Dat was waar. Ik haat dergelijke klussen. Ik haat alles wat te maken heeft met het leven in een technocratische staat in de laatste jaren van het tweede millennium. Paspoort. Rijbewijs. Werkvergunning. Inkomstenbelasting. Inenting tegen hondsdolheid. Stomerij. Afspraak met de tandarts. Uitstrijkje. Mijn gewoonte: stel het uit tot het onvermijdelijk is. Vandaag zou mijn auto een beurt krijgen.

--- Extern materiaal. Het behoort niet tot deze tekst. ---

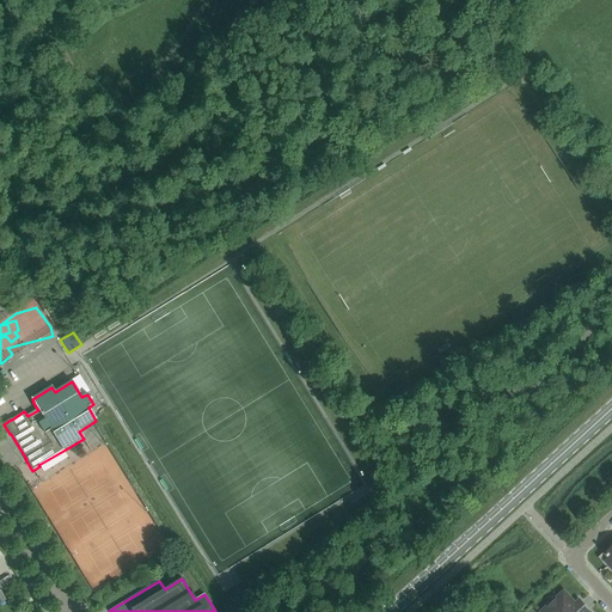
[(587,611),(579,603),(573,609),(561,595),(543,611),(587,611)]
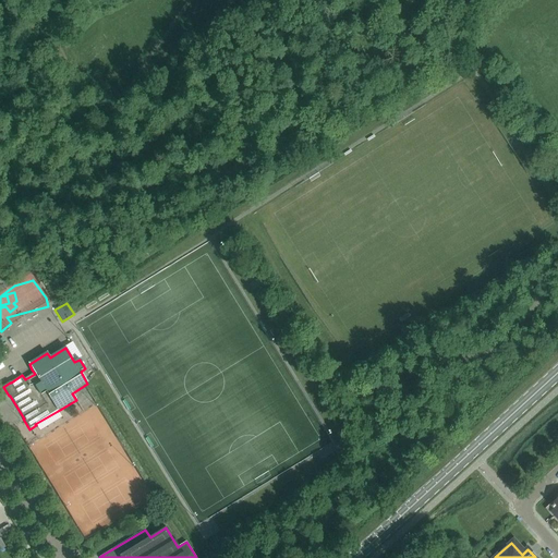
All buildings are outlined.
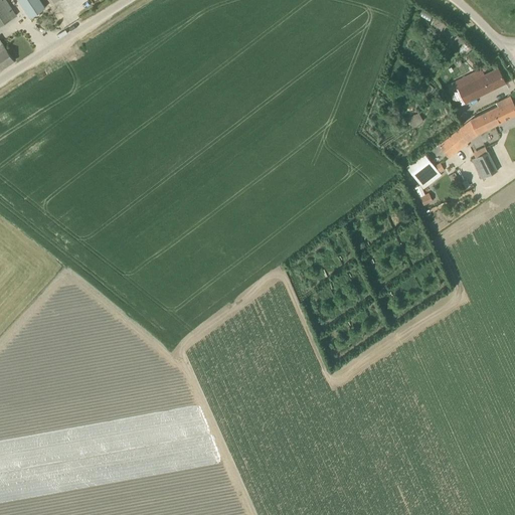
[(0,0),(0,26),(16,16),(5,0),(0,0)]
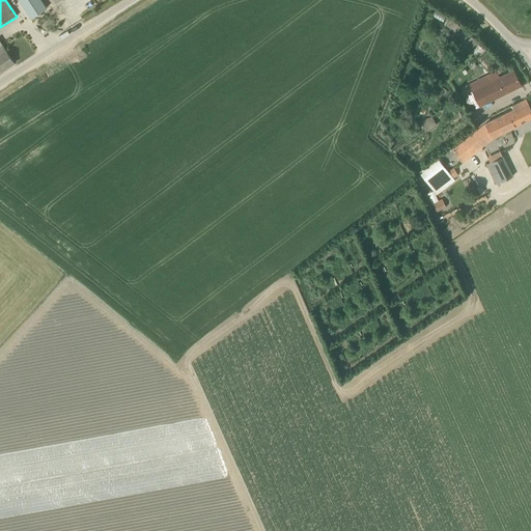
[(38,0),(19,0),(31,19),(45,9),(38,0)]
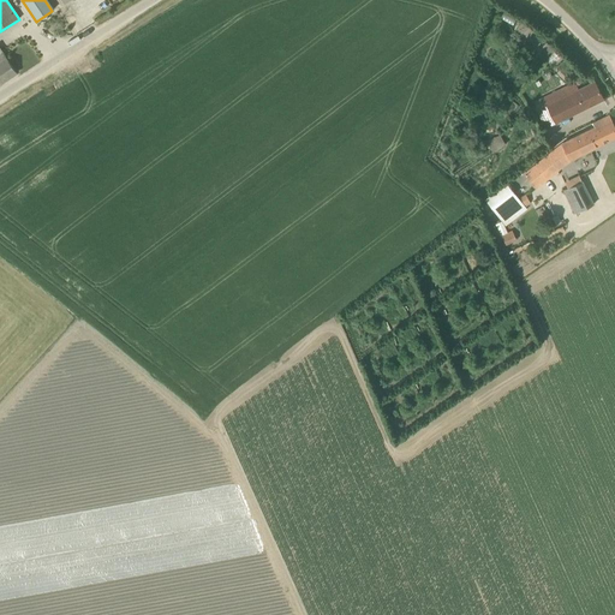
[(0,83),(17,72),(4,52),(0,54),(0,83)]
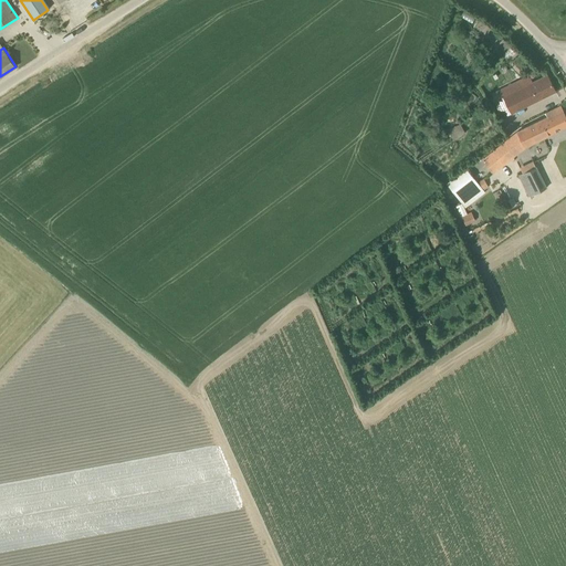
[(533,82),(530,75),(500,90),(502,96),(511,113),(555,91),(547,75),(533,82)]
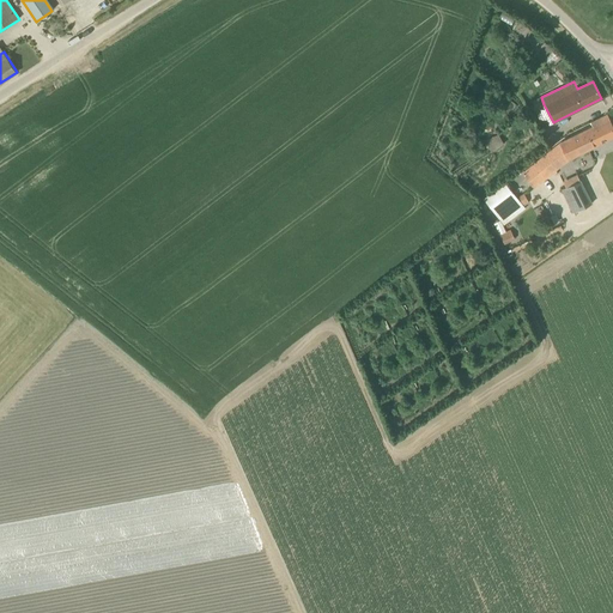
[(589,149),(612,137),(612,127),(607,115),(592,122),(594,126),(581,132),(589,149)]
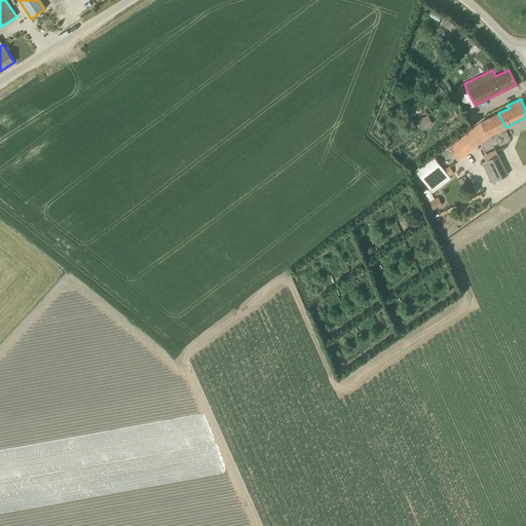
[(457,160),(485,138),(505,127),(498,113),(483,121),(483,122),(448,149),(457,160)]
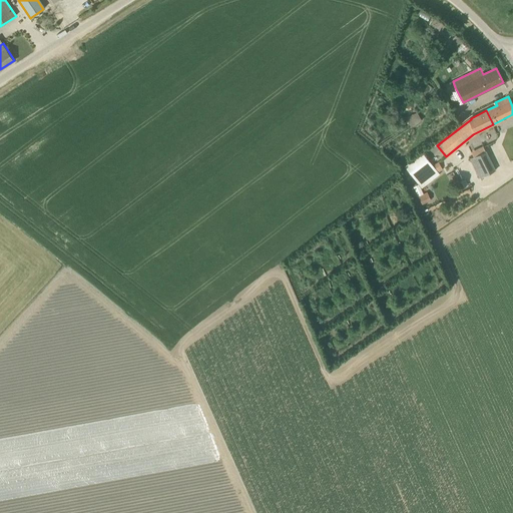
[(407,118),(411,126),(422,120),(417,112),(407,118)]
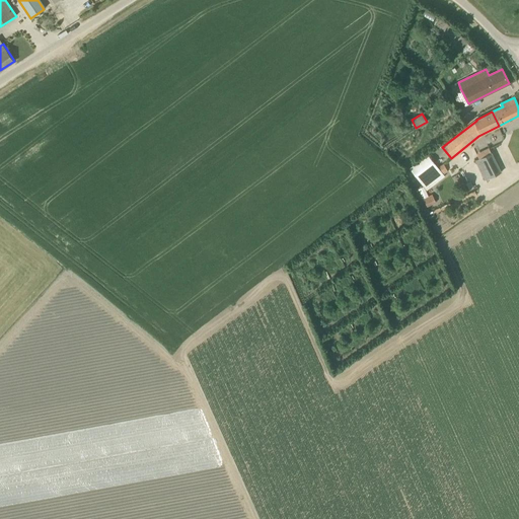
[(423,186),(441,171),(428,154),(410,168),(423,186)]
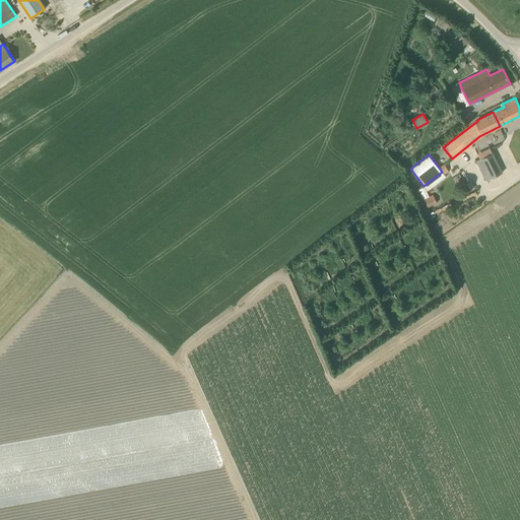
[(485,181),(502,173),(493,154),(480,160),(476,163),(485,181)]
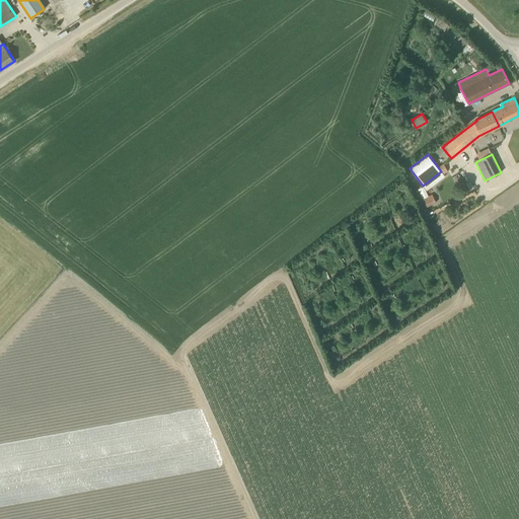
[(448,170),(444,163),(439,166),(443,173),(448,170)]
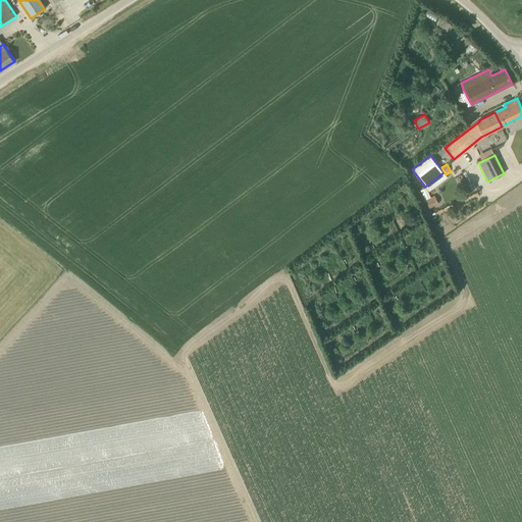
All buildings are outlined.
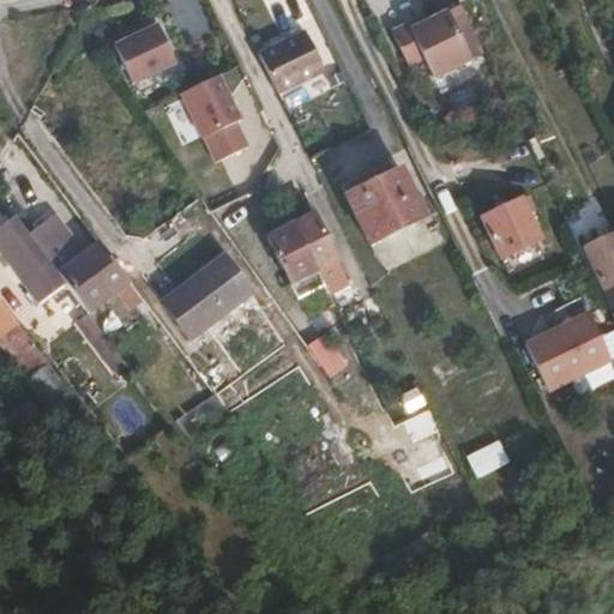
[(434,80),(486,55),(461,5),(426,22),(410,30),(408,24),(392,32),(410,70),(425,62),(434,80)]
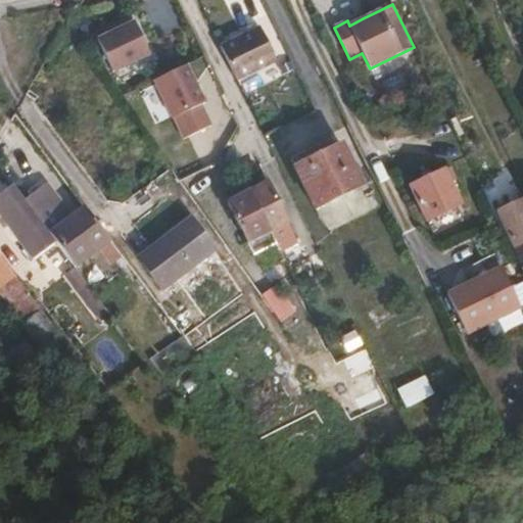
[(361,14),(347,20),(349,26),(363,18),(361,14)]
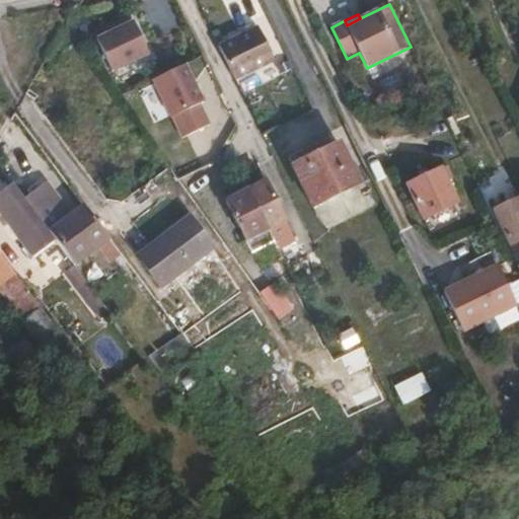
[(134,20),(98,38),(114,71),(150,54),(134,20)]
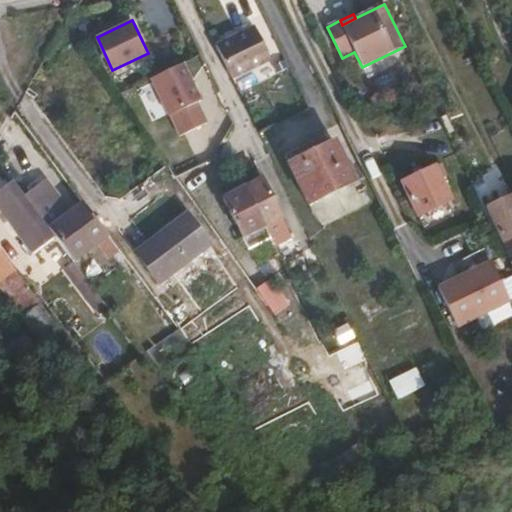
[(253,27),(215,45),(231,78),(270,60),(253,27)]
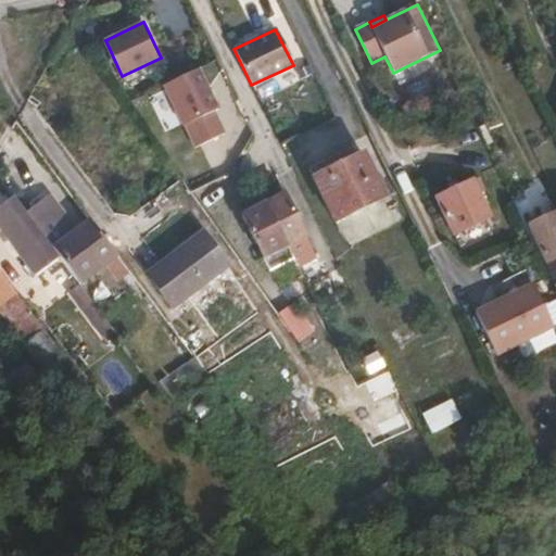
[(231,131),(199,67),(163,85),(194,150),(231,131)]
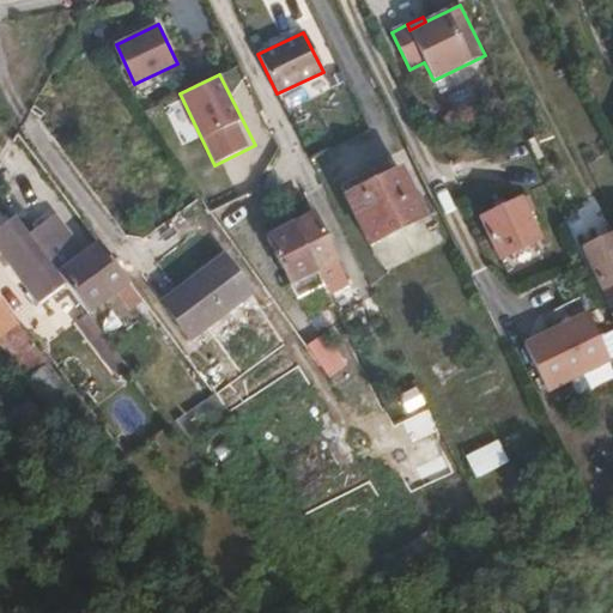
[(400,168),(343,195),(368,246),(425,218),(400,168)]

Ik ben een dochter van Amerika in mijn houding jegens het automobiel. Ik voel me onvolledig zonder zo’n ding, afgesneden en kwetsbaar. Hoe kan ik aan een invasie ontsnappen? Stel dat ik vroeg van een feest weg wil, of wil blijven wanneer de ondergrondse niet meer rijdt? Naar het platteland wil gaan? Een kast wil verhuizen? Je hebt een auto nodig, maar ik aanbid zo’n ding niet. Ik wil een auto die start wanneer ik het contactsleuteltje omdraai, die me brengt waar ik zijn wil, dat minstens tien jaar blijft doen en niet al te veel verwennerij nodig heeft.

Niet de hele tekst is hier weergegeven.